Perhaps there is no need to actually replace the internal combustion engine. “The way I see a greening of aviation is through radical improvements in energy efficiency and full implementation of the use of biofuels,” says Grönstedt. “Algae could provide a solution to produce the necessary amounts of biofuels without competing with food production. But this requires that current technical obstacles are overcome.”
Open rotor engines: Also known as propfans and ultra-high bypass engines, open rotor engines offer the fuel economy of a turboprop with the speed and performance of a turbofan. Patented in 1979, open rotor engines have the potential to deliver fuel savings of around 30 percent, but they are noisier than other engine types.
Pulse detonation engines: First considered more than 70 years ago, the pulse detonation engine (PDE) concept uses detonation waves to combust the fuel and oxidizer mixture. Instead of burning fuel, it explodes it. In theory, PDE could power aircraft to speeds of around Mach 5, although to date no practical engine has been put into production. Challenges to PDE are noise and vibration.
Intercooled recuperated engine: The integration into the aircraft engine of an intercooler and a recuperator, or heat exchanger, makes it possible to recover heat from the hot exhausts to the combustion chamber and to decrease the temperature rise of the burner. This can contribute to fuel savings of around 30 percent and at the same time reduce NOX and noise levels.
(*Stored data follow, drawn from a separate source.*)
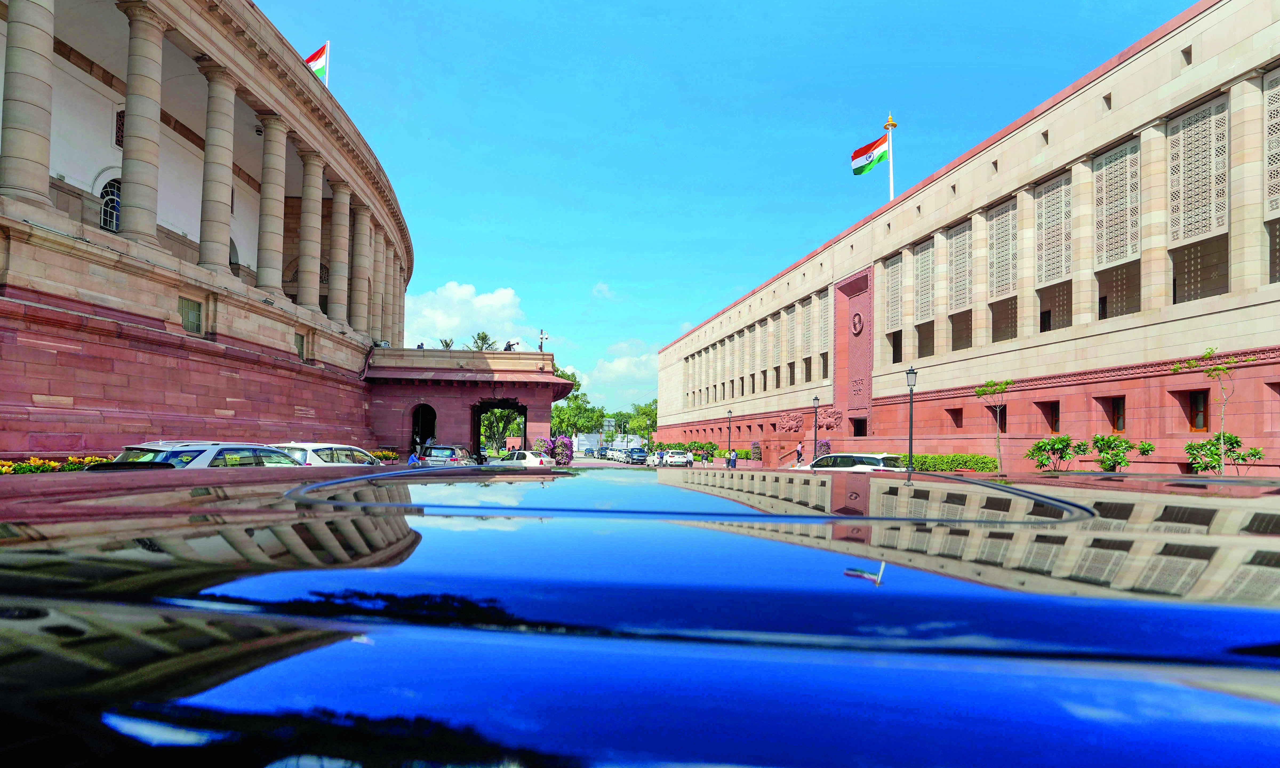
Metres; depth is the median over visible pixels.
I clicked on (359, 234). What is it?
column
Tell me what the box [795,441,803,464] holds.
person
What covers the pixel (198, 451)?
white car
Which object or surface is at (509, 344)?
person
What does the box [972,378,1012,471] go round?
young tree
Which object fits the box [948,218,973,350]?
lattice window
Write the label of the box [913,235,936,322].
lattice window
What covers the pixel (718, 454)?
hedge
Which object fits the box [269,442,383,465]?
white car
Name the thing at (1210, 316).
building
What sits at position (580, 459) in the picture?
road
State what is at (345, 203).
column
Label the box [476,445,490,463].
person
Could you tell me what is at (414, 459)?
person
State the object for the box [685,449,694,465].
person
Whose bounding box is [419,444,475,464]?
car
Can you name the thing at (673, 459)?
white car
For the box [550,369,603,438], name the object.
tree
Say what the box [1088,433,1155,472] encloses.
shrub
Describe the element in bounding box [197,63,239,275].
column
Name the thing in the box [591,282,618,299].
cloud
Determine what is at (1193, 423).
window
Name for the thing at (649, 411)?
tree
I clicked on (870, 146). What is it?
flag
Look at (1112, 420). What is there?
window
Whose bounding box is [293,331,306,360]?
window
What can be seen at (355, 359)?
building
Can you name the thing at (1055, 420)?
window
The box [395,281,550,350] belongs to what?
cloud
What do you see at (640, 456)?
car
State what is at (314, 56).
flag
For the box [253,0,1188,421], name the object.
sky
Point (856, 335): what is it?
stone panel
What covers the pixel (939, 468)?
hedge
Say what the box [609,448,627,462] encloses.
car
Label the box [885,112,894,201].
flagpole
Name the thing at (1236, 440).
shrub
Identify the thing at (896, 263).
lattice window
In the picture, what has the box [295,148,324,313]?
column
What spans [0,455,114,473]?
flower bed
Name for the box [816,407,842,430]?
relief sculpture
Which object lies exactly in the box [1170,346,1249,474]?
young tree
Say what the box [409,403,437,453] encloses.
archway
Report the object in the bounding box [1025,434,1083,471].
shrub
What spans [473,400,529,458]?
archway
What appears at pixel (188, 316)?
window
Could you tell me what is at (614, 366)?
cloud
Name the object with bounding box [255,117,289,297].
column
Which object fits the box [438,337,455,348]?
palm tree
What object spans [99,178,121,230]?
arched window
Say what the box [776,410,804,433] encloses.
relief sculpture
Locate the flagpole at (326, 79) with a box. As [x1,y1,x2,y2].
[323,40,330,85]
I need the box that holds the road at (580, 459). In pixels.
[568,453,656,468]
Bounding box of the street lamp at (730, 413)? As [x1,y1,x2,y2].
[726,409,733,462]
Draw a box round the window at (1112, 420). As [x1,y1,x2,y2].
[1099,395,1126,433]
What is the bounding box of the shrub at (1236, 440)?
[1182,433,1264,474]
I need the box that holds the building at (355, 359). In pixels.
[0,0,413,458]
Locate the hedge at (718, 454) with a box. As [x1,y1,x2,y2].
[670,440,753,461]
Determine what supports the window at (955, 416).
in the building at (1210, 316)
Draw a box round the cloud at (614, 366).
[581,341,659,405]
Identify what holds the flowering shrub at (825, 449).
on the ground
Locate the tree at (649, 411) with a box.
[623,399,658,442]
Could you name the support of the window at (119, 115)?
in the building at (355, 359)
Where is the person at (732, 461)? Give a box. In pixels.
[727,449,737,467]
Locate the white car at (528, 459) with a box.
[497,449,553,466]
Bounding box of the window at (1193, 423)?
[1188,389,1209,431]
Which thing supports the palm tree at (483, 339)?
on the ground
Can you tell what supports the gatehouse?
attached to the building at (355, 359)
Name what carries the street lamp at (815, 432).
on the ground
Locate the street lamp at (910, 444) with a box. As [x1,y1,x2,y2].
[904,365,918,471]
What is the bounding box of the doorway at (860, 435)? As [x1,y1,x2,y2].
[850,416,867,436]
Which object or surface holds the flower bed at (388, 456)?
on the ground
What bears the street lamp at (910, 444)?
on the ground
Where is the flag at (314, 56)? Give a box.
[303,43,328,81]
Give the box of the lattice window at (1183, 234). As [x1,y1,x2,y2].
[1167,93,1230,303]
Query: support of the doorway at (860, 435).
in the building at (1210, 316)
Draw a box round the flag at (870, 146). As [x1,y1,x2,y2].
[850,132,889,176]
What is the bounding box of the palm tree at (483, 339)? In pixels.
[469,330,497,349]
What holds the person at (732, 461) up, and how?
on the ground
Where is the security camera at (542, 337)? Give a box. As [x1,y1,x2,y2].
[537,328,547,350]
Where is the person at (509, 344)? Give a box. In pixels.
[503,340,514,350]
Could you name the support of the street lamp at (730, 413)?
on the ground
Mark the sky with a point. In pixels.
(801, 237)
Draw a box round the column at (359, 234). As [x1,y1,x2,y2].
[349,200,370,334]
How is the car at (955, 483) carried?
on the ground
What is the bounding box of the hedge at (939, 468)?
[895,453,998,472]
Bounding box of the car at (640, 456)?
[626,447,648,464]
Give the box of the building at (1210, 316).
[656,0,1279,472]
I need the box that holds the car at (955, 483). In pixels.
[1,459,1279,767]
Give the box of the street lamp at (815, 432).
[812,394,820,457]
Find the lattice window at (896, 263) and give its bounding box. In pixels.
[884,253,904,364]
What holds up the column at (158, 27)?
on the building at (355, 359)
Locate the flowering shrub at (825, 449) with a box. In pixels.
[814,438,831,457]
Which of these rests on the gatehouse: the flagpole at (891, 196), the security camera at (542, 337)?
the security camera at (542, 337)
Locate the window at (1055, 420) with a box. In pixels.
[1040,400,1059,432]
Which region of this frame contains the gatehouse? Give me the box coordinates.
[361,345,566,456]
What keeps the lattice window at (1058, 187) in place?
in the building at (1210, 316)
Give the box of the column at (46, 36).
[0,0,55,207]
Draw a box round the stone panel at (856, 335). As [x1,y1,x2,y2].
[834,268,873,438]
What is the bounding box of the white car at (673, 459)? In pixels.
[663,450,689,465]
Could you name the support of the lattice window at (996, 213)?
in the building at (1210, 316)
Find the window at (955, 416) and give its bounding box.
[947,406,963,428]
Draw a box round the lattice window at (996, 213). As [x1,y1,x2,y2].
[986,198,1018,341]
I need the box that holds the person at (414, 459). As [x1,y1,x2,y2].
[407,448,421,464]
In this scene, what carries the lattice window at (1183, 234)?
in the building at (1210, 316)
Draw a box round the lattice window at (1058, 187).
[1036,170,1071,334]
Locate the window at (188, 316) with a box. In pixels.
[177,294,203,333]
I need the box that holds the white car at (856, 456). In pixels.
[790,452,902,471]
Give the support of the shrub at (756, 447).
on the ground
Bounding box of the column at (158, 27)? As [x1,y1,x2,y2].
[116,1,166,244]
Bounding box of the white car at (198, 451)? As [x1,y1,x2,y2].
[110,440,309,468]
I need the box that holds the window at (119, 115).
[114,109,125,147]
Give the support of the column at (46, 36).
on the building at (355, 359)
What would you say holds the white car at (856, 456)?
on the ground
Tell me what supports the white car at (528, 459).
on the ground
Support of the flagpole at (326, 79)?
on the building at (355, 359)
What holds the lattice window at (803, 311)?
in the building at (1210, 316)
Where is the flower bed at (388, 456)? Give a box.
[371,449,400,462]
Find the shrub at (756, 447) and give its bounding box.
[750,440,762,460]
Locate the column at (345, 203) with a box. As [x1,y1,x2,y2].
[328,178,352,323]

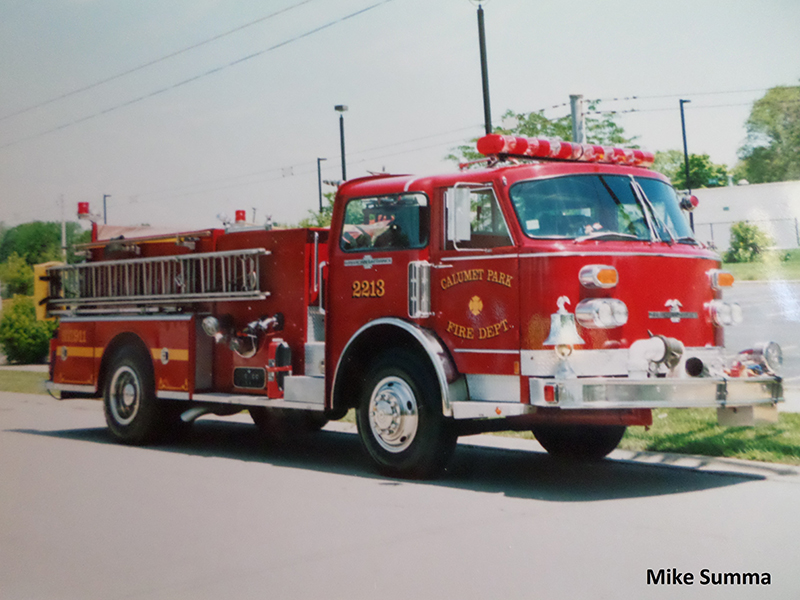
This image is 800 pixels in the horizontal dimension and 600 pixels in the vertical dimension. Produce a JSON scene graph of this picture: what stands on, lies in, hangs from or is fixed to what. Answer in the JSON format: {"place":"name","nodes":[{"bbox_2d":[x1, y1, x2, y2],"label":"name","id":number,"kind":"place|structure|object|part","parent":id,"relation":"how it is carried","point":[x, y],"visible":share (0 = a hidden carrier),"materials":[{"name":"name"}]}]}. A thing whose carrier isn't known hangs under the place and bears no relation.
{"place":"outdoors","nodes":[
{"label":"outdoors","id":0,"kind":"place"},
{"bbox_2d":[0,365,50,393],"label":"lawn","id":1,"kind":"structure","parent":0,"point":[25,378],"materials":[{"name":"green plant"}]},
{"bbox_2d":[0,0,384,143],"label":"power line","id":2,"kind":"object","parent":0,"point":[366,9],"visible":0.95,"materials":[{"name":"plastic"}]},
{"bbox_2d":[0,388,799,599],"label":"road","id":3,"kind":"structure","parent":0,"point":[780,486],"materials":[{"name":"grey asphalt"}]},
{"bbox_2d":[36,132,781,482],"label":"fire truck","id":4,"kind":"object","parent":3,"relation":"on","point":[669,291],"visible":0.88,"materials":[{"name":"red metal"}]},
{"bbox_2d":[32,261,60,320],"label":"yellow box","id":5,"kind":"object","parent":4,"relation":"attached to","point":[40,294],"visible":0.45,"materials":[{"name":"yellow"}]},
{"bbox_2d":[77,201,89,216],"label":"light","id":6,"kind":"object","parent":4,"relation":"on","point":[85,209],"visible":0.82,"materials":[{"name":"red plastic"}]},
{"label":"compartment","id":7,"kind":"part","parent":4,"relation":"part of","materials":[{"name":"red metal"}]},
{"bbox_2d":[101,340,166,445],"label":"rear wheel","id":8,"kind":"object","parent":4,"relation":"attached to","point":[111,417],"visible":0.96,"materials":[{"name":"black rubber"}]},
{"bbox_2d":[43,249,269,314],"label":"ladder","id":9,"kind":"object","parent":4,"relation":"attached to","point":[224,293],"visible":0.87,"materials":[{"name":"silver metal"}]},
{"bbox_2d":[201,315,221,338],"label":"hose cap","id":10,"kind":"object","parent":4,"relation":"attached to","point":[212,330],"visible":0.94,"materials":[{"name":"silver metal"}]},
{"bbox_2d":[234,209,246,222],"label":"warning light","id":11,"kind":"object","parent":4,"relation":"on","point":[237,214],"visible":0.73,"materials":[{"name":"red plastic"}]},
{"bbox_2d":[200,313,283,358],"label":"hose valves","id":12,"kind":"object","parent":4,"relation":"attached to","point":[236,348],"visible":0.94,"materials":[{"name":"silver metal"}]},
{"bbox_2d":[266,339,291,398],"label":"fire extinguisher","id":13,"kind":"object","parent":4,"relation":"attached to","point":[279,352],"visible":0.96,"materials":[{"name":"red metal"}]},
{"bbox_2d":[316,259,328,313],"label":"grab handle","id":14,"kind":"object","parent":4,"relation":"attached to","point":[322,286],"visible":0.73,"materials":[{"name":"silver metal"}]},
{"bbox_2d":[339,193,427,250],"label":"window","id":15,"kind":"structure","parent":4,"relation":"in","point":[345,232],"materials":[{"name":"glass"}]},
{"label":"fender","id":16,"kind":"part","parent":4,"relation":"part of","materials":[{"name":"metal"}]},
{"bbox_2d":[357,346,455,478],"label":"front wheel","id":17,"kind":"object","parent":4,"relation":"attached to","point":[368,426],"visible":0.97,"materials":[{"name":"black rubber"}]},
{"bbox_2d":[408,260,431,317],"label":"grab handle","id":18,"kind":"object","parent":4,"relation":"attached to","point":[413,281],"visible":0.97,"materials":[{"name":"silver metal"}]},
{"bbox_2d":[446,185,471,243],"label":"side mirror","id":19,"kind":"object","parent":4,"relation":"attached to","point":[464,205],"visible":0.99,"materials":[{"name":"mirror"}]},
{"bbox_2d":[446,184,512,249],"label":"side window","id":20,"kind":"structure","parent":4,"relation":"in","point":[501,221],"materials":[{"name":"clear glass"}]},
{"bbox_2d":[543,296,583,378],"label":"bell","id":21,"kind":"object","parent":4,"relation":"on","point":[555,342],"visible":0.99,"materials":[{"name":"silver metal"}]},
{"bbox_2d":[474,134,654,167],"label":"light bar","id":22,"kind":"object","parent":4,"relation":"on","point":[544,153],"visible":0.81,"materials":[{"name":"red plastic"}]},
{"bbox_2d":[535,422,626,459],"label":"front wheel","id":23,"kind":"object","parent":4,"relation":"attached to","point":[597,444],"visible":0.33,"materials":[{"name":"black rubber"}]},
{"bbox_2d":[578,264,618,288],"label":"turn signal","id":24,"kind":"object","parent":4,"relation":"attached to","point":[610,283],"visible":0.97,"materials":[{"name":"orange"}]},
{"bbox_2d":[575,297,628,328],"label":"headlight","id":25,"kind":"object","parent":4,"relation":"attached to","point":[607,321],"visible":0.96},
{"bbox_2d":[507,174,697,245],"label":"windshield","id":26,"kind":"object","parent":4,"relation":"in","point":[539,217],"visible":0.69,"materials":[{"name":"glass"}]},
{"bbox_2d":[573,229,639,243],"label":"windshield wiper","id":27,"kind":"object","parent":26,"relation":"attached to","point":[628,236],"visible":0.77,"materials":[{"name":"silver metal"}]},
{"bbox_2d":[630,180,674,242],"label":"windshield wiper","id":28,"kind":"object","parent":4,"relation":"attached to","point":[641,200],"visible":0.97,"materials":[{"name":"metal"}]},
{"bbox_2d":[626,334,682,378],"label":"intake pipe","id":29,"kind":"object","parent":4,"relation":"on","point":[661,348],"visible":0.9,"materials":[{"name":"silver metal"}]},
{"bbox_2d":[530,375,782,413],"label":"bumper","id":30,"kind":"object","parent":4,"relation":"attached to","point":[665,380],"visible":0.68,"materials":[{"name":"silver metal"}]},
{"bbox_2d":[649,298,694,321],"label":"emblem","id":31,"kind":"object","parent":4,"relation":"attached to","point":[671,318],"visible":0.98,"materials":[{"name":"metal"}]},
{"bbox_2d":[679,193,698,211],"label":"spotlight","id":32,"kind":"object","parent":4,"relation":"attached to","point":[693,199],"visible":0.83,"materials":[{"name":"red"}]},
{"bbox_2d":[709,270,734,288],"label":"turn signal","id":33,"kind":"object","parent":4,"relation":"attached to","point":[726,283],"visible":0.9,"materials":[{"name":"orange plastic"}]},
{"bbox_2d":[706,300,742,325],"label":"headlight","id":34,"kind":"object","parent":4,"relation":"attached to","point":[726,313],"visible":0.91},
{"bbox_2d":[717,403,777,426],"label":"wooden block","id":35,"kind":"object","parent":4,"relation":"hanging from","point":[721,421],"visible":0.62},
{"bbox_2d":[753,340,782,374],"label":"siren","id":36,"kind":"object","parent":4,"relation":"attached to","point":[769,357],"visible":0.82,"materials":[{"name":"silver metal"}]},
{"bbox_2d":[0,0,799,237],"label":"sky","id":37,"kind":"structure","parent":0,"point":[570,79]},
{"bbox_2d":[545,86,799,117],"label":"power line","id":38,"kind":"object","parent":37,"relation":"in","point":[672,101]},
{"bbox_2d":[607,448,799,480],"label":"curb","id":39,"kind":"structure","parent":0,"point":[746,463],"materials":[{"name":"concrete"}]},
{"bbox_2d":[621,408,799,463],"label":"lawn","id":40,"kind":"structure","parent":0,"point":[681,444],"materials":[{"name":"green plant"}]},
{"bbox_2d":[689,179,799,251],"label":"white building","id":41,"kind":"structure","parent":0,"point":[761,187],"materials":[{"name":"white"}]},
{"bbox_2d":[721,248,799,281],"label":"lawn","id":42,"kind":"structure","parent":0,"point":[790,273],"materials":[{"name":"green plant"}]},
{"bbox_2d":[727,220,770,261],"label":"shrub","id":43,"kind":"object","parent":42,"relation":"on","point":[747,229],"visible":0.92,"materials":[{"name":"green plant"}]},
{"bbox_2d":[703,216,799,253],"label":"chain-link fence","id":44,"kind":"object","parent":42,"relation":"on","point":[711,224],"visible":0.45,"materials":[{"name":"metal"}]},
{"bbox_2d":[723,279,799,397],"label":"road","id":45,"kind":"structure","parent":0,"point":[751,288],"materials":[{"name":"grey asphalt"}]},
{"label":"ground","id":46,"kind":"structure","parent":0},
{"bbox_2d":[1,255,35,299],"label":"shrub","id":47,"kind":"object","parent":46,"relation":"on","point":[20,278],"visible":0.67,"materials":[{"name":"green plant"}]},
{"bbox_2d":[0,294,56,363],"label":"shrub","id":48,"kind":"object","parent":46,"relation":"on","point":[25,343],"visible":0.75,"materials":[{"name":"green plant"}]},
{"bbox_2d":[0,220,85,268],"label":"tree","id":49,"kind":"object","parent":46,"relation":"on","point":[30,242],"visible":0.57,"materials":[{"name":"green plant"}]},
{"bbox_2d":[59,193,66,257],"label":"utility pole","id":50,"kind":"object","parent":46,"relation":"on","point":[63,234],"visible":0.59,"materials":[{"name":"white wood"}]},
{"bbox_2d":[102,193,109,223],"label":"lamp post","id":51,"kind":"object","parent":46,"relation":"on","point":[105,202],"visible":0.31,"materials":[{"name":"metal"}]},
{"bbox_2d":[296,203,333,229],"label":"tree","id":52,"kind":"object","parent":46,"relation":"on","point":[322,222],"visible":0.16,"materials":[{"name":"green plant"}]},
{"bbox_2d":[316,158,326,212],"label":"lamp post","id":53,"kind":"object","parent":46,"relation":"on","point":[318,160],"visible":0.48,"materials":[{"name":"black metal"}]},
{"bbox_2d":[334,104,347,181],"label":"lamp post","id":54,"kind":"object","parent":46,"relation":"on","point":[342,138],"visible":0.44,"materials":[{"name":"black metal"}]},
{"bbox_2d":[473,0,491,133],"label":"lamp post","id":55,"kind":"object","parent":46,"relation":"on","point":[487,121],"visible":0.55,"materials":[{"name":"metal"}]},
{"bbox_2d":[450,105,642,162],"label":"tree","id":56,"kind":"object","parent":46,"relation":"on","point":[598,126],"visible":0.24,"materials":[{"name":"green plant"}]},
{"bbox_2d":[569,94,584,142],"label":"utility pole","id":57,"kind":"object","parent":46,"relation":"on","point":[577,131],"visible":0.3,"materials":[{"name":"grey"}]},
{"bbox_2d":[679,97,694,233],"label":"lamp post","id":58,"kind":"object","parent":46,"relation":"on","point":[681,105],"visible":0.57,"materials":[{"name":"black metal"}]},
{"bbox_2d":[650,150,731,188],"label":"tree","id":59,"kind":"object","parent":46,"relation":"on","point":[691,162],"visible":0.39,"materials":[{"name":"green plant"}]},
{"bbox_2d":[734,83,799,183],"label":"tree","id":60,"kind":"object","parent":46,"relation":"on","point":[762,148],"visible":0.9,"materials":[{"name":"green plant"}]}
]}

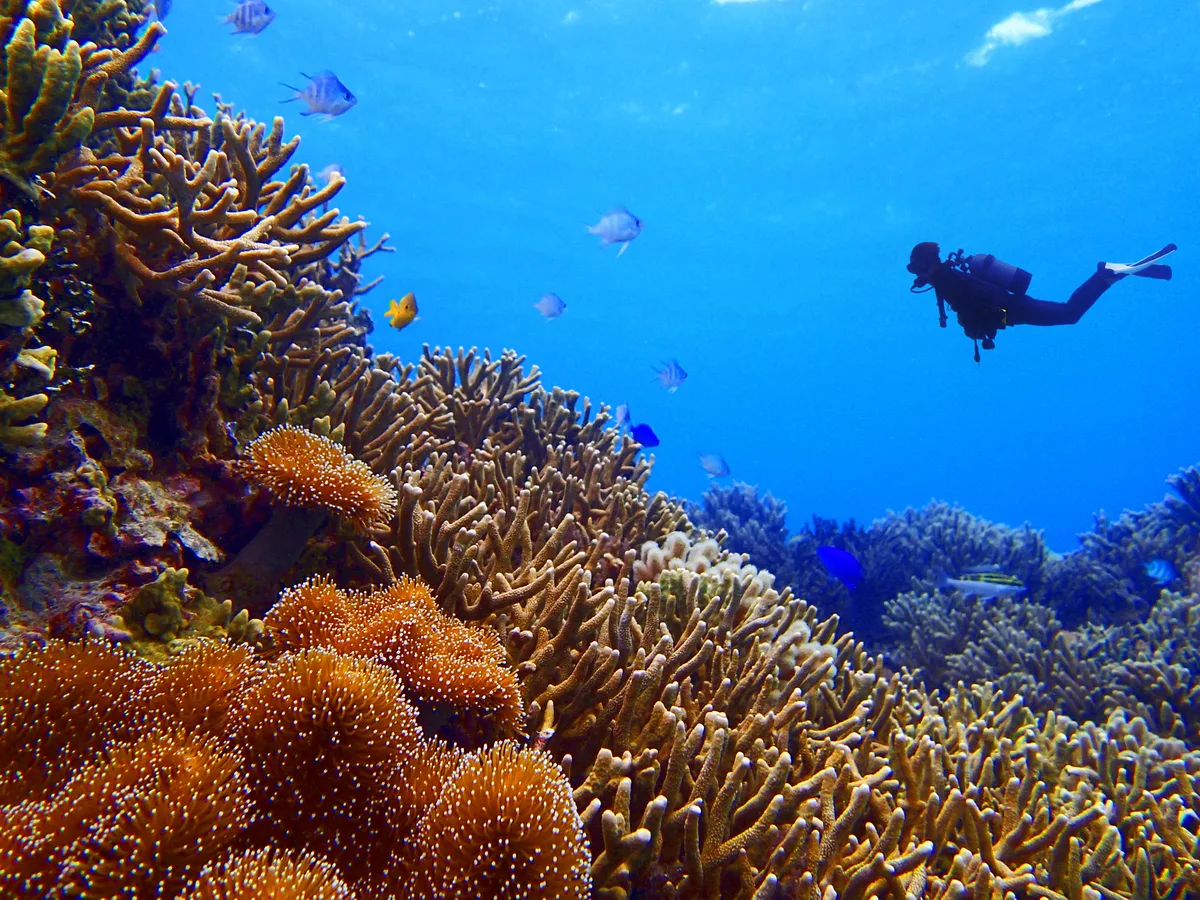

Renewable fuels: Jatropha, a weed-like plant that grows on barren land, is being hailed as a potential source of jet fuel. Several airlines have successfully tested the oil produced from jatropha seeds, which, it is claimed, offers greenhouse gas reductions of up to 60 percent compared with petroleum-based jet fuel. In June 2011 a Gulfstream G450 powered by equal amounts of traditional fuel and camelina-based biofuel made the first-ever transatlantic biofuel-powered flight.